After Ted Chittum of Bourbon, Ind., had a chance to talk at length with his cousin who served in Iraq, he said he got a different picture of what was going on in the country.
"He talked about all the good things that are going on," said Chittum, a school superintendent and a political independent who supports the war effort. "Schools are opening up. The people are friendly, wanting our help. You get a whole different spin from what you get on television."
Those who know someone serving in Iraq were more likely to approve of the Bush administration's conduct of the war _ 44 percent, compared to 37 percent overall.
"From most of the information I get, the people over there fighting basically are proud to be there and feel they're doing something good," said Sally Dowling, a bank employee from Mesa, Ariz., who said her boss's son is serving in Iraq. "That brings it home more than if I didn't know anybody."
[...]
Overall attitudes about the war _ while negative _ haven't changed dramatically through the summer. A solid majority, 60 percent, want U.S. troops to stick it out until Iraq is stable.
Le phénomène en jeu est le suivant : avec la disponibilité des connexions Internet, des appareils photo numériques et des téléphones cellulaires, il est désormais possible aux soldats déployés sur un théâtre d'opérations lointain comme l'Irak de maintenir le contact avec leurs proches et de leur faire parvenir des informations sur ce qu'ils vivent, font, voient et entendent par la voix, par l'écrit (e-mail, blogs) et par l'image. Le sociologue américain Charles Moskos a montré en 2004 qu'un tiers des soldats US déployés en Irak utilisent l'Internet une fois par jour, et un autre tiers une fois par semaine ; compte tenu de l'amélioration des conditions de logement au fil des rotations, ces chiffres sont probablement plus grands aujourd'hui. Avec pour conséquence un flux d'informations constant qui touche de façon inégale la population américaine.

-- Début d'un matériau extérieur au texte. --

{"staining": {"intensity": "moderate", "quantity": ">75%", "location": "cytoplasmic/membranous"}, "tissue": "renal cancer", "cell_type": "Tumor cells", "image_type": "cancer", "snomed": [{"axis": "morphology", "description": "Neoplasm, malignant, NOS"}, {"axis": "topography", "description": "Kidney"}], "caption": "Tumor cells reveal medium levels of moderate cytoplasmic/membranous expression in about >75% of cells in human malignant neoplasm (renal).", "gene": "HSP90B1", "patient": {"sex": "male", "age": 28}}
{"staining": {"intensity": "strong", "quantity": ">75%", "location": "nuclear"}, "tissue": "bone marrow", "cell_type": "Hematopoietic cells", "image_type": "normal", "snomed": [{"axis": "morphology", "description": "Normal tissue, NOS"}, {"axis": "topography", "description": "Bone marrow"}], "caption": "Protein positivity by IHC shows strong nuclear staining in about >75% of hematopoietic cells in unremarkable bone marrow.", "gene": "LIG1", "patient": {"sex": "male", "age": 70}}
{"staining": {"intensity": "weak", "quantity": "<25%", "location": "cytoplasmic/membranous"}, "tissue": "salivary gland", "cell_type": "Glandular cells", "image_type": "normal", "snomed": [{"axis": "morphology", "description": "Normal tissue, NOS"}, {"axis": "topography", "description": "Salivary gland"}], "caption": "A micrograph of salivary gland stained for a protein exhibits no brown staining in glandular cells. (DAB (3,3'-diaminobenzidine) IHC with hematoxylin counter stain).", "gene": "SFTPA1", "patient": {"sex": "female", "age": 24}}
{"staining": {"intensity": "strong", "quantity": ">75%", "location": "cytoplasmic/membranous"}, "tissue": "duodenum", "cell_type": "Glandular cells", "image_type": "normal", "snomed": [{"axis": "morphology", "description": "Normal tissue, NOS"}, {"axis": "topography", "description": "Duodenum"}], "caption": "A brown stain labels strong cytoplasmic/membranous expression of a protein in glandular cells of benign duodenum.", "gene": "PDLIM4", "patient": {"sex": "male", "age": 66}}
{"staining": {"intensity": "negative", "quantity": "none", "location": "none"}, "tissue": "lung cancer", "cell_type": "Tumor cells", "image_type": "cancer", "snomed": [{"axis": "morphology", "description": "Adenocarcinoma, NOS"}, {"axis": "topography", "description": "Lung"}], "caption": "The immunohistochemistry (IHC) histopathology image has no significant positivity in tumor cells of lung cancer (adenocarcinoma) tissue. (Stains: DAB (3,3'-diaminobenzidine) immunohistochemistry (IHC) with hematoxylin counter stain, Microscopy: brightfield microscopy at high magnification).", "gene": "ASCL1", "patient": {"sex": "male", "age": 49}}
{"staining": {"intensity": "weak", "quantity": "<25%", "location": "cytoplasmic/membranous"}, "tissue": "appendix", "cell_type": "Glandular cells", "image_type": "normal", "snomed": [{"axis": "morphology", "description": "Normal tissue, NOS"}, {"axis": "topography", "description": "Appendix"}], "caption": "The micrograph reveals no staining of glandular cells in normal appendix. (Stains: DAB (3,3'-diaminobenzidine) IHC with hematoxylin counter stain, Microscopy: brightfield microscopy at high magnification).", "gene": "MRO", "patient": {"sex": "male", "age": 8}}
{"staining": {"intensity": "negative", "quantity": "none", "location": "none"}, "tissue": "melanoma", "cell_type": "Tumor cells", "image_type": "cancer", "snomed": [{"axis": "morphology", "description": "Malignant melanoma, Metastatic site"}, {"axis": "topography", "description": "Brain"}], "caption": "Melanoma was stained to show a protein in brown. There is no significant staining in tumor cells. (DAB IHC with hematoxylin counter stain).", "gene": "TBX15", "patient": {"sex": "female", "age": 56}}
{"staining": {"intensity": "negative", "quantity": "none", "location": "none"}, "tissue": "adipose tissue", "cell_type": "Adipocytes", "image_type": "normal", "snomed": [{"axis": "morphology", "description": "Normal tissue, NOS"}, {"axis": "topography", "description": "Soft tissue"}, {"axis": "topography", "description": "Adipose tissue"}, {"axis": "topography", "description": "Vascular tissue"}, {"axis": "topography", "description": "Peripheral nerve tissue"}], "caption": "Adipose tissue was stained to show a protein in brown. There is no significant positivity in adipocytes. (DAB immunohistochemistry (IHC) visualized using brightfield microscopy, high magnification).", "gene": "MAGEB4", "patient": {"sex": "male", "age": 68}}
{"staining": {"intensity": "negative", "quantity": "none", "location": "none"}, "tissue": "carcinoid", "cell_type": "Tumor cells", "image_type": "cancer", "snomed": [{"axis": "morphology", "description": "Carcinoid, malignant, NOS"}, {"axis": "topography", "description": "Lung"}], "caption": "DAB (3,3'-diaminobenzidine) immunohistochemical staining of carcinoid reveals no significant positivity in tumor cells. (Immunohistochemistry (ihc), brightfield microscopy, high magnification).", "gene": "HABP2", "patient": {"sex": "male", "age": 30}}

J'aime à représenter cette libéralisation de l'information en conflit comme une sorte de main invisible qui vient corriger les déséquilibres dus à la focalisation économique et idéologique des médias traditionnels. Les soldats déployés en Irak ont une perspective souvent réduite et se contentent d'expliquer ce dont ils sont témoins ou acteurs. Mais la crédibilité de leurs récits pour leurs proches, et pour les proches de leurs proches (les e-mails en chaîne sont légion), est bien supérieure à celle des porte-paroles gouvernementaux ou à celle des journalistes professionnels. Et cette multiplication d'inputs positifs sur la situation en Irak, avec une perspective inaccessible au grand public (à l'exception des internautes connaissant Chrenkoff), explique en grande partie la différence d'opinion indiquée par le sondage.
Il convient naturellement de relativiser ce dernier : les proches des militaires déployés ont également plus de chances d'être républicains et pro-Bush que ceux ne connaissant personne en Irak. Malgré cela, le phénomène me paraît ici de première importance dans la guerre du sens, dans la lutte pour le soutien des opinions publiques.
Publié par Ludovic Monnerat le 27 août 2005 à 10:26
Commentaires
la conparaison serait interssante à faire avec la premièe guerre moindiale, ou la aussi la quantité d'information echangée entre le front et l'arrière était nouvelle. ok à l'époque il y avais une censure, mais elle n'était pas très éfficace.
malgré la boucherie de l'époque, ou l'irak leurs auraient semblé à un camps de vacances, le front et l'arrière ont tenu bon. surout car les uns et les autres avaient l'impressions de ce soutenir moralement.
Publié par t-Buster le 27 août 2005 à 14:37
Analyse effectivement intéressante, mais cela va-t-il suffire? Je me souviens avoir récemment lu au sujet d'une enquête concernant les vétérans du Viêt-Nam (sur ce site?), où il apparaissait qu'une nette majorité d'entre eux étaient fiers d'avoir combattu dans cette guerre. Or, l'image qu'en aura le public, et pour longtemps encore, sera celle d'une guerre ravageuse pour le moral du GI, avec drogue, attaques contre les officiers trop entreprenants. Il faudrait peut-être que le soldat moyen puisse également s'exprimer dans les médias traditionnels, mais ça...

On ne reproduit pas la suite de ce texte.